The following code computes the Hamming distance between each pair of
sequences. We first construct function compute_hamming
which computes the Hamming distance between two DNA sequences. We then
apply this function to each row of the d_pairs
data
frame.
compute_hamming <- function(dna1, dna2) {
dna1_split <- str_split(dna1, pattern = "", simplify = TRUE)
dna2_split <- str_split(dna2, pattern = "", simplify = TRUE)
hamming_distance <- sum(dna1_split != dna2_split)
return(hamming_distance)
}
d_hamming <- d_pairs %>%
mutate(
distance_ham = list(dna1, dna2) %>% pmap_dbl(compute_hamming)
)
Make a histogram of the Hamming distances and describe the distribution.

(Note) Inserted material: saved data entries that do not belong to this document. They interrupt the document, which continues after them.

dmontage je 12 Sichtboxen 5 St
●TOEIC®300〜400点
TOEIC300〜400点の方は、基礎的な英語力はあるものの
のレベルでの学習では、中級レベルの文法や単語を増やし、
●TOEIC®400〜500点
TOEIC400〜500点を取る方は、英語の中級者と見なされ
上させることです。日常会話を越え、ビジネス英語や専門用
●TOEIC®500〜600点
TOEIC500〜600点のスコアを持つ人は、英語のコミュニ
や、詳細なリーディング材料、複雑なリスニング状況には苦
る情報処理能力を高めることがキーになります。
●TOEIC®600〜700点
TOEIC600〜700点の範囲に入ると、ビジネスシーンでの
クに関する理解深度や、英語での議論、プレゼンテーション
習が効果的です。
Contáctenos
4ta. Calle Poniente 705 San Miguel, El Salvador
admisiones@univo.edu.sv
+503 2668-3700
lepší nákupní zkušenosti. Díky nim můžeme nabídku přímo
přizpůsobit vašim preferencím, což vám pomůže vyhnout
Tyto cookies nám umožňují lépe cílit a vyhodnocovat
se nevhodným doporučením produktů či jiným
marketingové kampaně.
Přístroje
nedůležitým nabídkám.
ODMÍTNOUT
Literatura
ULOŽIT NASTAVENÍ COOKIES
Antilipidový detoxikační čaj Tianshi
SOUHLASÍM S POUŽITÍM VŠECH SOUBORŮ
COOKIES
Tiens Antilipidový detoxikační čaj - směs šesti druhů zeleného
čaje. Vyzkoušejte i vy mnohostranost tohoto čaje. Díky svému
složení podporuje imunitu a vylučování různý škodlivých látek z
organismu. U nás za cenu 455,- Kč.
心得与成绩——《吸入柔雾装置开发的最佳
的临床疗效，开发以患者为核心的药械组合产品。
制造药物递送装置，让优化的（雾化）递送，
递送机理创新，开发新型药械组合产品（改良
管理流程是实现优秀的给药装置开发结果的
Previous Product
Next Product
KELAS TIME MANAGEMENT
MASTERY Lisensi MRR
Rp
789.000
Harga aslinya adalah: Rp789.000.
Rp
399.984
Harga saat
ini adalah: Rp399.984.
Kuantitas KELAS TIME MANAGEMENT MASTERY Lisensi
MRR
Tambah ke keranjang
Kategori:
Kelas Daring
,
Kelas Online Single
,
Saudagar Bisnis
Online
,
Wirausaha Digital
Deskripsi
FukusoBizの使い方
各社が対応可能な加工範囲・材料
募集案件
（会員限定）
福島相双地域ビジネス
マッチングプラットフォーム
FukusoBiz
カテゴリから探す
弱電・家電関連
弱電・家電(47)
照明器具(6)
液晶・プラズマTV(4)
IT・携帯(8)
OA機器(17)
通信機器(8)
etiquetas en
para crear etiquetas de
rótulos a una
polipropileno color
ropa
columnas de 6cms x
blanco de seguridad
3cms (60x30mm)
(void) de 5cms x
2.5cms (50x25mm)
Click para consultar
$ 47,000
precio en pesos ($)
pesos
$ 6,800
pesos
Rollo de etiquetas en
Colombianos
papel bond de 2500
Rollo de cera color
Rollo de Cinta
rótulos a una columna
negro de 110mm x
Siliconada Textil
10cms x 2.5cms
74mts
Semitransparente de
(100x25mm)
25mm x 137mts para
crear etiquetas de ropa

Find the 10 pairs of DNA sequences that are the closest to the plaintiff’s sequence in terms of Hamming distance.
Which sequence is most closely related to the plaintiff’s sequence?
How many differences are there between the DNA sequence of the plaintiff and that of the defendant’s patient?
Can you identify a shortcoming of the Hamming distance? Does a large Hamming distance necessarily imply that the two DNA sequences are very different?
Let us now consider an alternative measure of distance for DNA sequences.
d_biology <- d_pairs %>%
mutate(
distance_bio = list(dna1, dna2) %>% pmap_dbl(adist)
)
Again, make a histogram of the new distance and find the 10 DNA sequences closest to the plaintiff’s.
Which of the two measures do you find more adequate for these data?